The Minister of War, General Billot, the Prime Ministers Méline and Brisson, generals of high standing such as Mercier, Boisdeffre, Gonse, Zurlinden and others, officers of lower rank and persons connected with them, were gradually mixed up with and defended such a series of attempted murders, ordered suicides, wholesale forgeries, defence and decoration of exposed spies, perjury, misrepresentation and false imprisonment that the marvel is how France survived such a tornado of turpitude. Clemenceau little knew what it would all lead to when, by no means claiming that Dreyfus was innocent, he and Scheurer-Kestner and Zola and Jaurès, and all honest Radicals and Socialists, demanded that, even if Dreyfus were guilty, he could not have been legally condemned on false evidence and forged documents: the latter never having been communicated to his counsel. It was on this ground that Clemenceau demanded a revision of the trial.

But quite early in the fray the defenders of the Court Martial became desperate in their determination that the matter should never be thoroughly investigated. The honour of the army was at stake.
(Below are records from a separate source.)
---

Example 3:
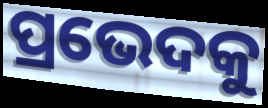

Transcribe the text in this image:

ପ୍ରଭେଦକୁ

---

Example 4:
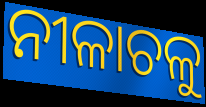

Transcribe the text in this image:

ନୀଳାଚଳୁ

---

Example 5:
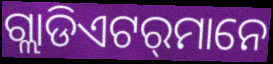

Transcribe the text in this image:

ଗ୍ଲାଡିଏଟର୍‍ମାନେ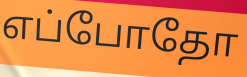
எப்போதோ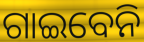
ଗାଇବେନି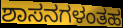
ಶಾಸನಗಳಂತಹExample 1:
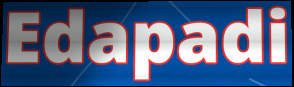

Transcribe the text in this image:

Edapadi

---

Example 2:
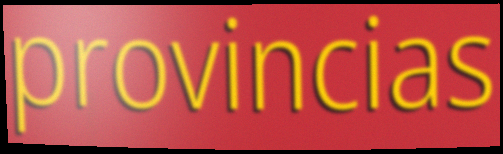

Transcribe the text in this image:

provincias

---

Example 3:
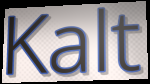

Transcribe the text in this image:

Kalt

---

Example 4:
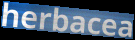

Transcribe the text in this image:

herbacea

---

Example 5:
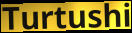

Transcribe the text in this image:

TurtushiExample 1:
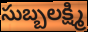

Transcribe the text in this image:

సుబ్బలక్ష్మి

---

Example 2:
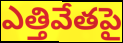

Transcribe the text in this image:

ఎత్తివేతపై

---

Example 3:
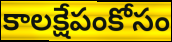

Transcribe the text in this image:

కాలక్షేపంకోసం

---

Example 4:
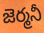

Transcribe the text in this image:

జెర్మనీ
Colonel Picquart, a man of the highest credit and capacity, comes to the conclusion in the course of his official inspection of documents at headquarters that the incriminating paper on which Dreyfus was condemned, but which he was never allowed to see, was not in his handwriting at all, but in that of Major Esterhazy, an officer disliked and distrusted by all fellow-officers with whom he had served. Picquart, in fact, suspected that Esterhazy was a Prussian spy and that he forged the bordereau which convinced the Court Martial of Dreyfus’s guilt. But before this, in 1894 when the story leaked out that an officer having relations with the General Staff was suspected of treachery, it was not Dreyfus whose name was first mentioned. His old comrades said with one accord, “It must be Esterhazy: we thought so.” Esterhazy, however, soon made himself necessary to the army chiefs and their Catholics. If his character was blasted publicly, down these gentry would come, and with them the whole of the proceedings against Dreyfus. They therefore suggested to Picquart that he should simply hold his tongue. “You are not at l’Ile du Diable,” they said. But Picquart would persist, so they sent him off to Tunis. However, thanks to Scheurer-Kestner and others, the truth began to come out, and Picquart still refused to be silenced. So instead of dealing with Esterhazy, they arrested his accuser and gave the Major a certificate of the very highest character.
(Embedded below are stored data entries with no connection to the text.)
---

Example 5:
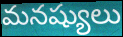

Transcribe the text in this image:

మనష్యులు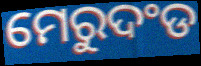
ମେରୁଦଂଡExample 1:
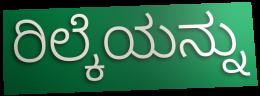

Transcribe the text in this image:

ರಿಲ್ಕೆಯನ್ನು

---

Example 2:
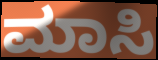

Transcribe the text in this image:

ಮಾಸಿ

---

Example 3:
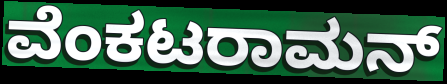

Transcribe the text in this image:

ವೆಂಕಟರಾಮನ್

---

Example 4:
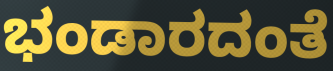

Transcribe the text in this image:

ಭಂಡಾರದಂತೆ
As it began, so it went on. Clemenceau’s daily articles and attacks drove the militarists, the Catholics, the anti-Semites, and the reactionaries generally, into a fury. Colonel Henry, Colonel Paty du Clam, the Jesuit Father du Lac, the editors and contributors of the Figaro, the Echo de Paris (the special organ of the Staff), the Gaulois were in a permanent conspiracy with the generals named above, and the General Staff itself, to prevent the truth from being known. It was all of no use. Picquart under lock and key was more effective than Picquart at large. Slowly but surely men of open mind became convinced that, little as they wished to believe it, something was wrong. But these were always the minority. Few could grasp the fact that an innocent man was being put in chains on the Ile du Diable, virtually because there was an agitation in favour of his re-trial in Paris.